● **Work request**: List all lines of the data that include the string "Lavach".

(Page-level text extractions)

BEGIN

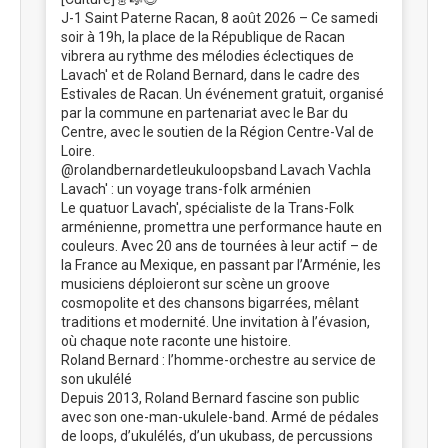
J-1 Saint Paterne Racan, 8 août 2026 – Ce samedi
soir à 19h, la place de la République de Racan
vibrera au rythme des mélodies éclectiques de
Lavach' et de Roland Bernard, dans le cadre des
Estivales de Racan. Un événement gratuit, organisé
par la commune en partenariat avec le Bar du
Centre, avec le soutien de la Région Centre-Val de
Loire.
@rolandbernardetleukuloopsband Lavach Vachla
Lavach' : un voyage trans-folk arménien
Le quatuor Lavach', spécialiste de la Trans-Folk
arménienne, promettra une performance haute en
couleurs. Avec 20 ans de tournées à leur actif – de
la France au Mexique, en passant par l’Arménie, les
musiciens déploieront sur scène un groove
cosmopolite et des chansons bigarrées, mêlant
traditions et modernité. Une invitation à l’évasion,
où chaque note raconte une histoire.
Roland Bernard : l’homme-orchestre au service de
son ukulélé
Depuis 2013, Roland Bernard fascine son public
avec son one-man-ukulele-band. Armé de pédales
de loops, d’ukulélés, d’un ukubass, de percussions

END

● **Written response**:
Lavach' et de Roland Bernard, dans le cadre des
@rolandbernardetleukuloopsband Lavach Vachla
Lavach' : un voyage trans-folk arménien
Le quatuor Lavach', spécialiste de la Trans-Folk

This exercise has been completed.